Couchzone “What the Fuck?” moment……Attack of the 50ft Woman (1958)
The film title alone just screams B-Movie excess in all it’s glory “Attack of the 50ft Woman.” And oh my that poster, a splendid exhibition of 50’s exploitation and outrageousness. That scantly clad beautiful woman rampaging through the overpass, crushing cars as if they were toys. It’s become an iconic image, a representation of the B-Movie and has been adopted politically by feminist groups. It adorned my bedroom wall for many, many years.
Thing is, in common with many people I’d never seen it. Even all my years of watching sci-fi and monster classics on the BBC-2’s seemingly never ending season of the best and worst of the genre it was one film that never seemed to get it’s day in court. It was that film everyone knows of but no one seemed to have seen.
Then last year I stumbled across the film about to be shown on one of the more obscure, low rent channels on the Sky Network (one of the ones which is a mix of bad movies and infomercials). So finally time to put the film to the poster.
And it turns out to be a ponderous complete pile of crap, so not worthy of that incredible poster.

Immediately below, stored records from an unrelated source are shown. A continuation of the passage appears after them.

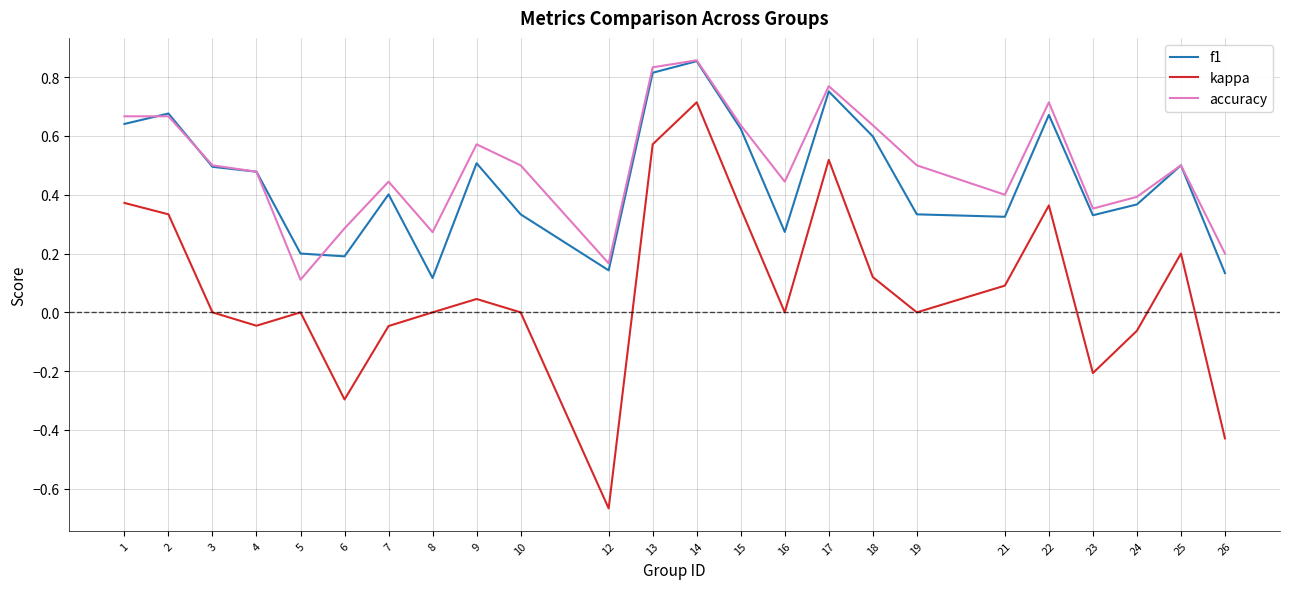

True or false: kappa and accuracy intersect in this chart.

False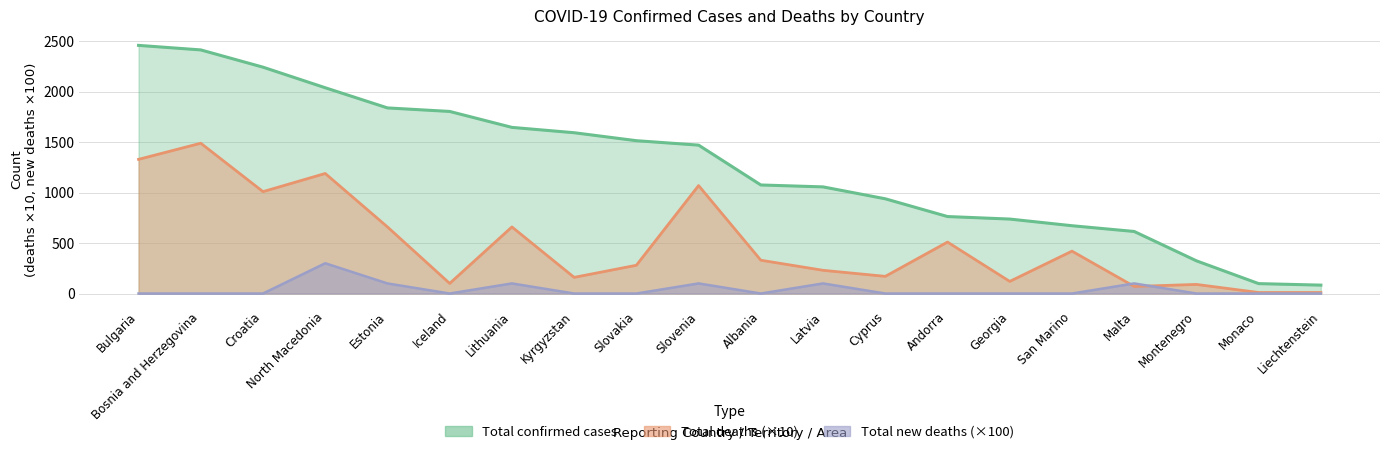

At which category is the sum across all series the highest?

Bosnia and Herzegovina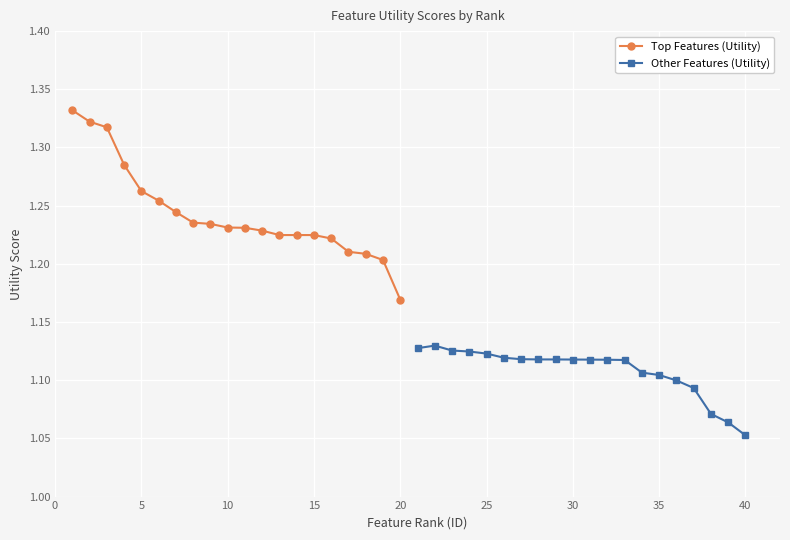

The Top Features (Utility) series shows 0.7 at 10. True or false?

False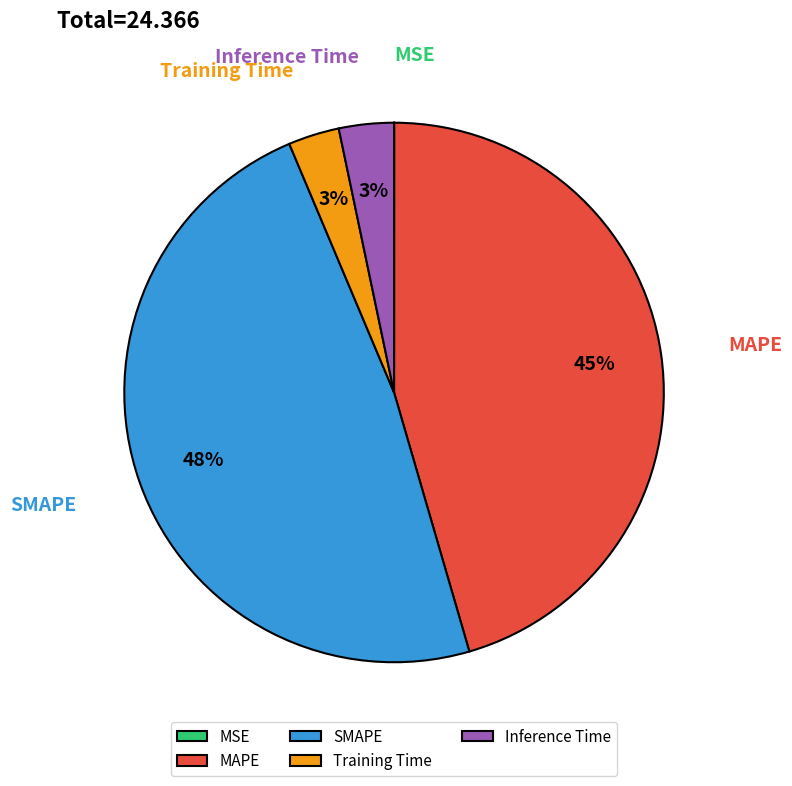

To the nearest percent, what is the average slice percentage?

20%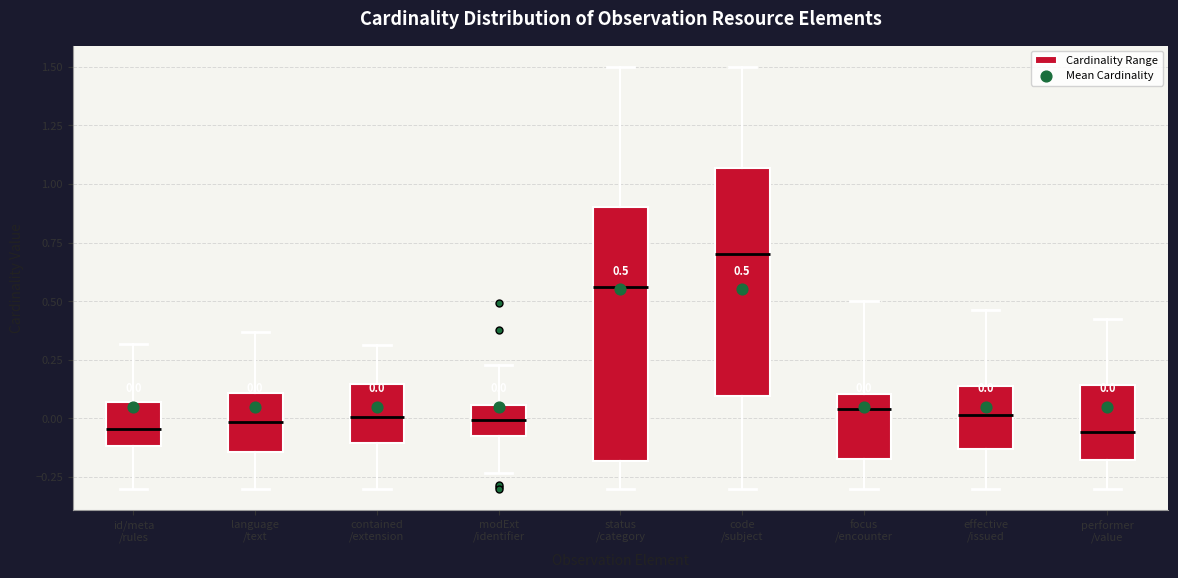

Which box's median line is the highest?

code /subject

The fifty foot woman in question starts the film as a whiny, alcoholic millionaire, distraught that she’s losing her husband to a younger town slapper (the couple in question are plotting for a way to get her institutionalised or murdered so they can secure her fortune). One night she runs into a giant alien, the encounter resulting in her slowly growing in size (and getting blonder and longer hair) and eventually going on a jealous rampage or revenge. Well “rampage” is probably a bit strong of a term, more like a plodding stroll into town after which she pulls the roof off a bar and grabs her cheating husband and throws him around before a good ole Sheriff guns her down.
Take you pick on whether you want to read this film with a feminist subtext of a woman pushed too far by society or a 50’s attitude of warning what happens when you give women too much power. Actually don’t, either interpretation is giving this garbage way too much relevancy and credit.
But what’s really horrible is the use of special effects. The film had a budget of $90,000 dollars, however it was brought in $10,000 under budget and boy should they have spent that extra cash. The size of the initial giant is expressed by having the camera right up close to his face, and a weird effect is created by having him and later the 50ft woman superimposed on the film which results in them being see through almost like they’re supposed to be ghosts. Then there is a hysterically bad paper mache “giant hand” that comes through the doorway of the bar in an attempt to grab her cheating louse of a husband.
But the real weird “what the fuck?” moment is an effect that I swear I saw but can find no real evidence of. It comes during the “rampage” where the 50ft woman takes the roof off the bar (a bland lifeless minature) and reaches in to grab her husband. What she pulls out at first is an obvious floppy doll (with very short legs) and then in a futher shot I swear to God she is holding a baby in a suit. Yes someone it seems thought that a baby in a suit is a dead ringer for actor William Hudson. We’ll forget the fact that the scale is thrown completely out of whack.
The thing is I have searched and found no reference to this in the movie. Although to be fair for such an iconic in name B-Movie there is very little written on it even on the internet. I’ve found clips of the scene on youtube, but there seems to be an edit at the moment I’m talking about. But I swear blind I saw this baby stunt double in the film.
So cheap as I am to doll out hard cash in order to rewatch this pile of crap again I ask you gentle reader, if you should happen to have the misfortune to find yourself watching this tripe, please keep an eye out during the “attack” on the bar scene and see if she does in fact lift out a baby masquerading as an adult and let me know. Because in the words of Albert Popwell in Dirty Harry “I gots to know!”